Deep down, I knew I wasn’t good enough for him. I’d wanted so much to believe it, though.

I’d wanted it to be real.

I’d wanted—

“Fuck, Fallon, yes. Yes, baby.”

Oh. My. God.

Noah was with her—the girl from earlier.

I don’t know what disappointed me more. That Noah was exactly like I’d assumed him to be.

Or that I even cared.

CHAPTER 8

NOAH

“Yes, yes… fuck, yes.”

“That’s how you do it, baby!” I leaned over and high-fived Mase while Leon and Ward cried into their controllers.

“There’s no way you just pulled that off,” Leon complained. “We were five points ahead.”

“The scoreboard says otherwise.” I grinned, flipping him off.

I’d been hanging at Lakers House all day. Connor had taken Ella to the beach, and Austin had a thing, and I didn’t want to be home alone with Aurora. Not after the other day outside Joe’s.

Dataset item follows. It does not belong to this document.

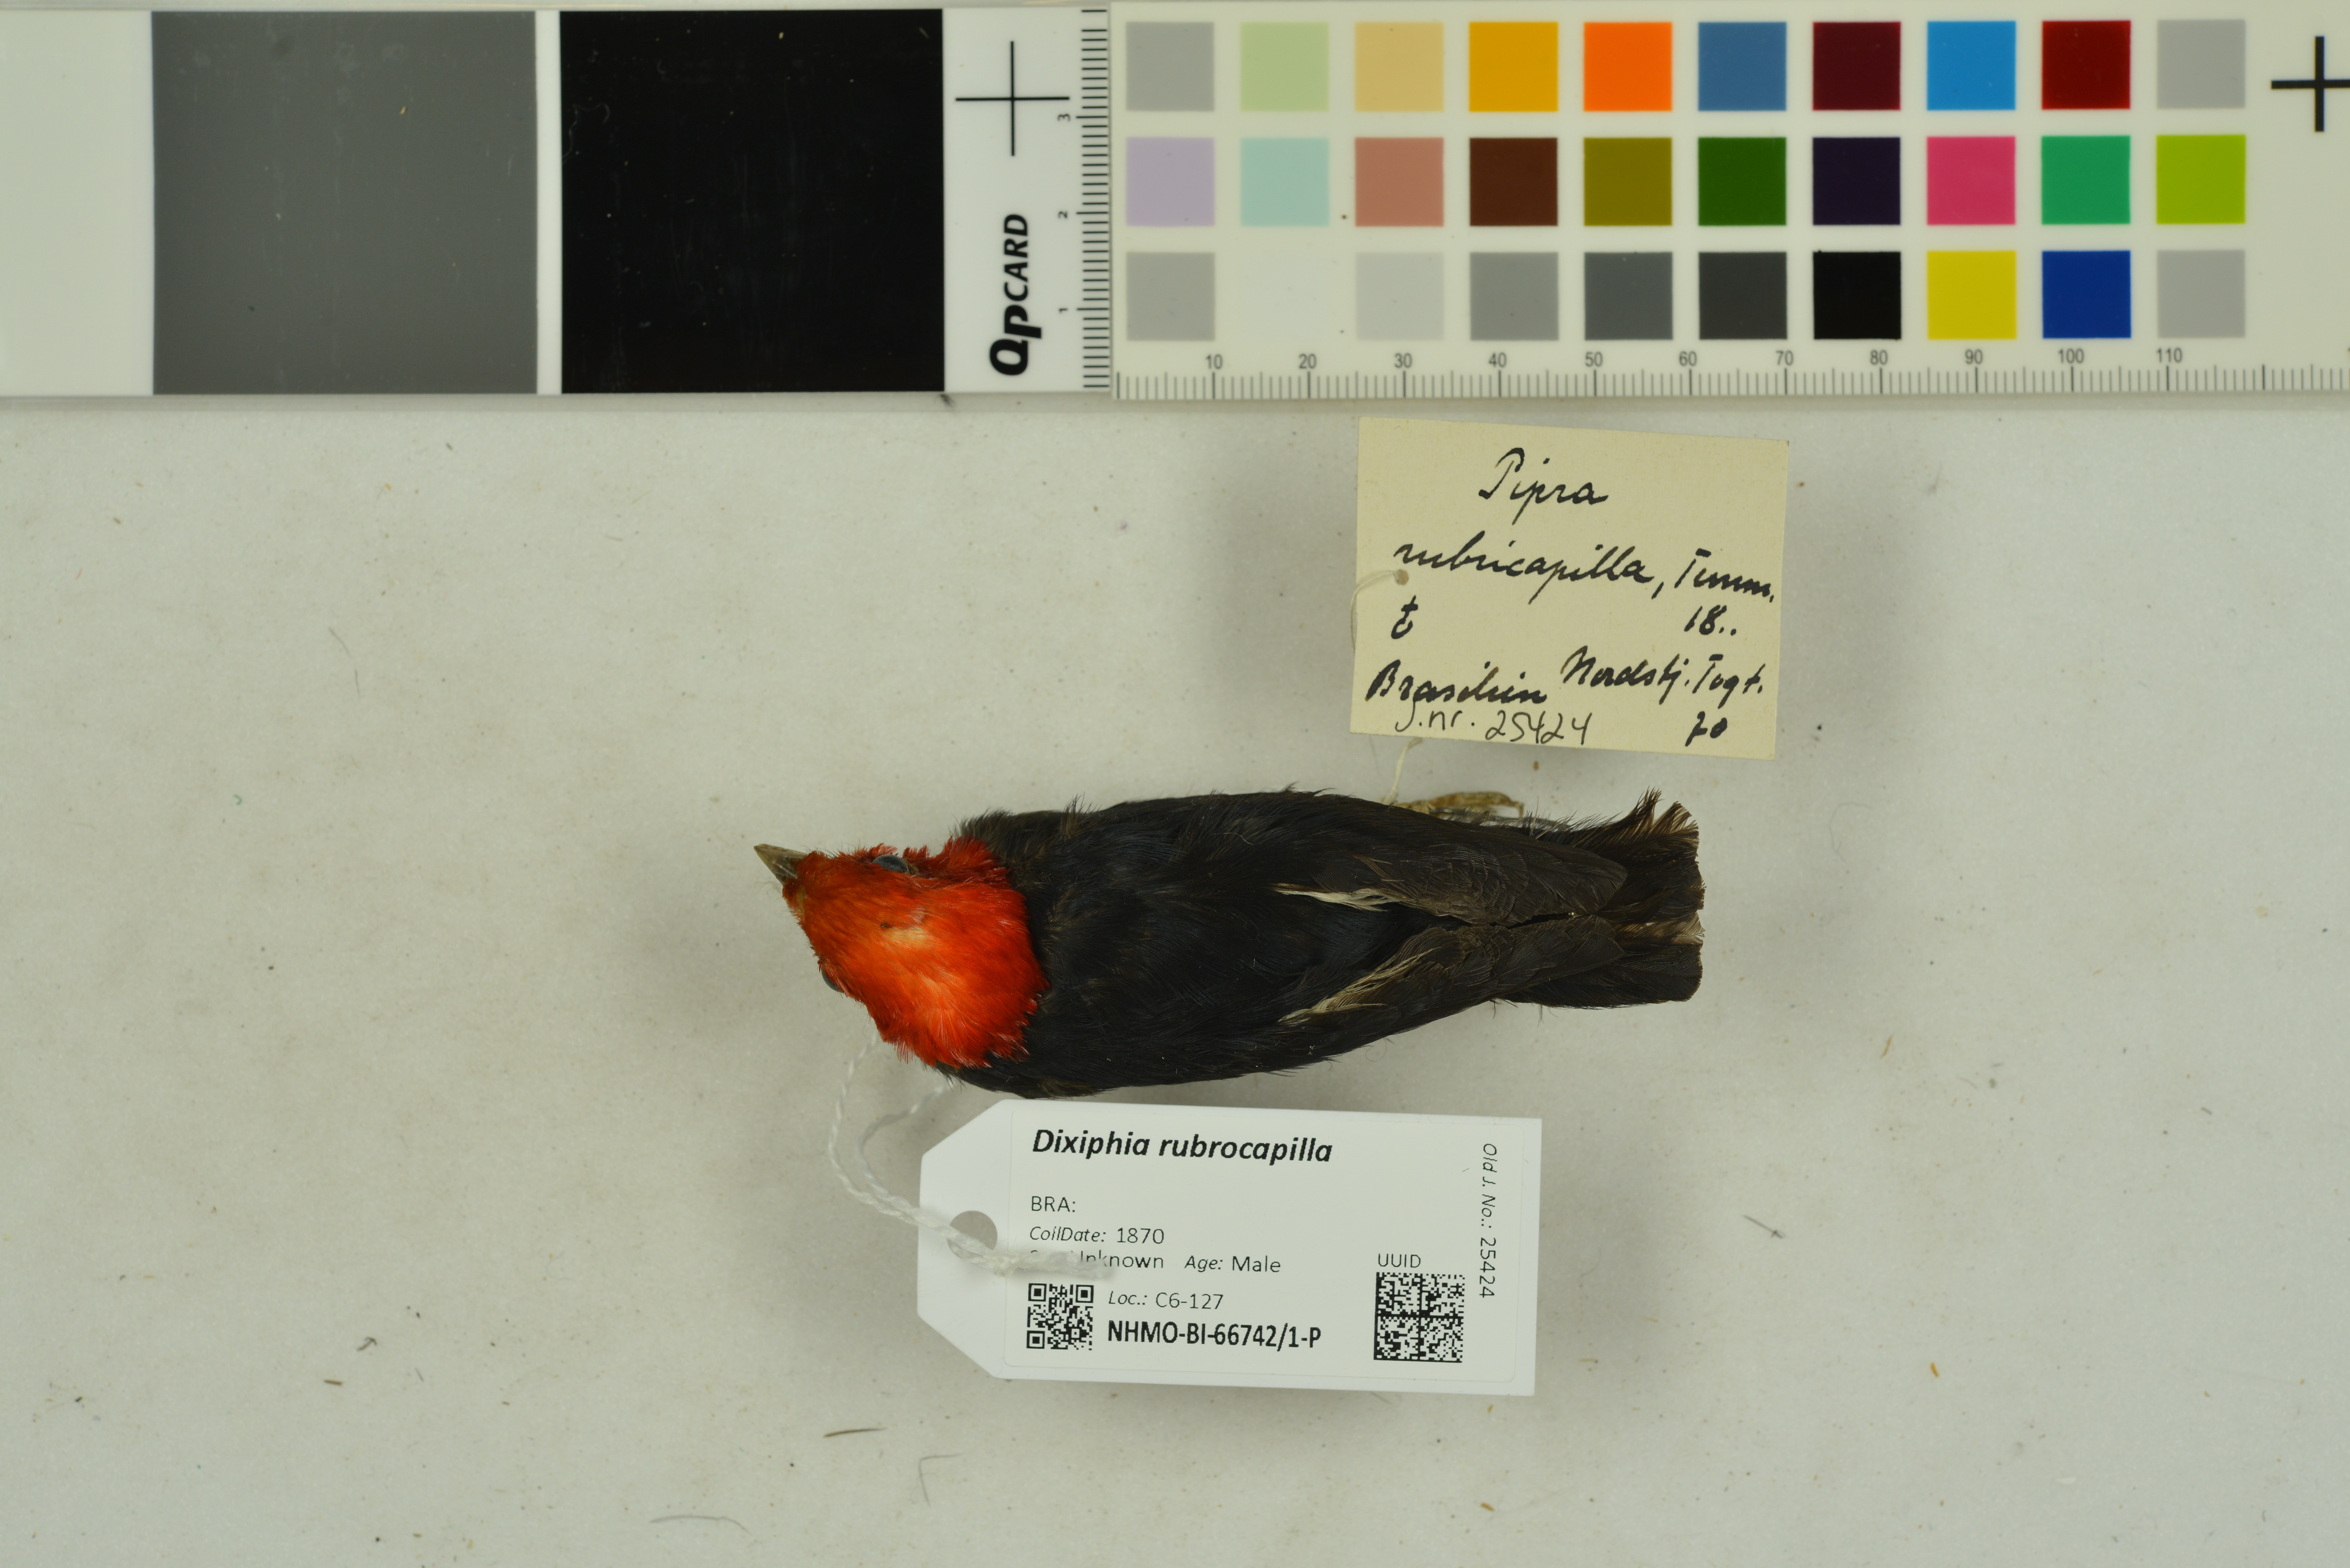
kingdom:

We’d been avoiding each other—or more so, she was avoiding me, which suited me fine. Aurora Hart got under my skin in a way most girls didn’t. And I didn’t like it.

Sure about that, Holden?

I silenced the little voice of doubt. The only thing I needed to remember was that she was Austin’s sister. She couldn’t be more off-limits if she tried. Besides, she took serious issue with hockey players and their sexual habits. I’d heard her and Austin arguing over the guys’ puck bunny scale. Schooling him on what a bunch of misogynistic horseshit it was.

It didn’t surprise me Connor had told her. He couldn’t keep his mouth shut about anything since he convinced Ella to give him a second chance. It was probably all part of her plan to overhaul the team’s approach to women, sex, and dating.

“How are things at casa de la Hart?” Ward asked. “You fucked the sister yet?”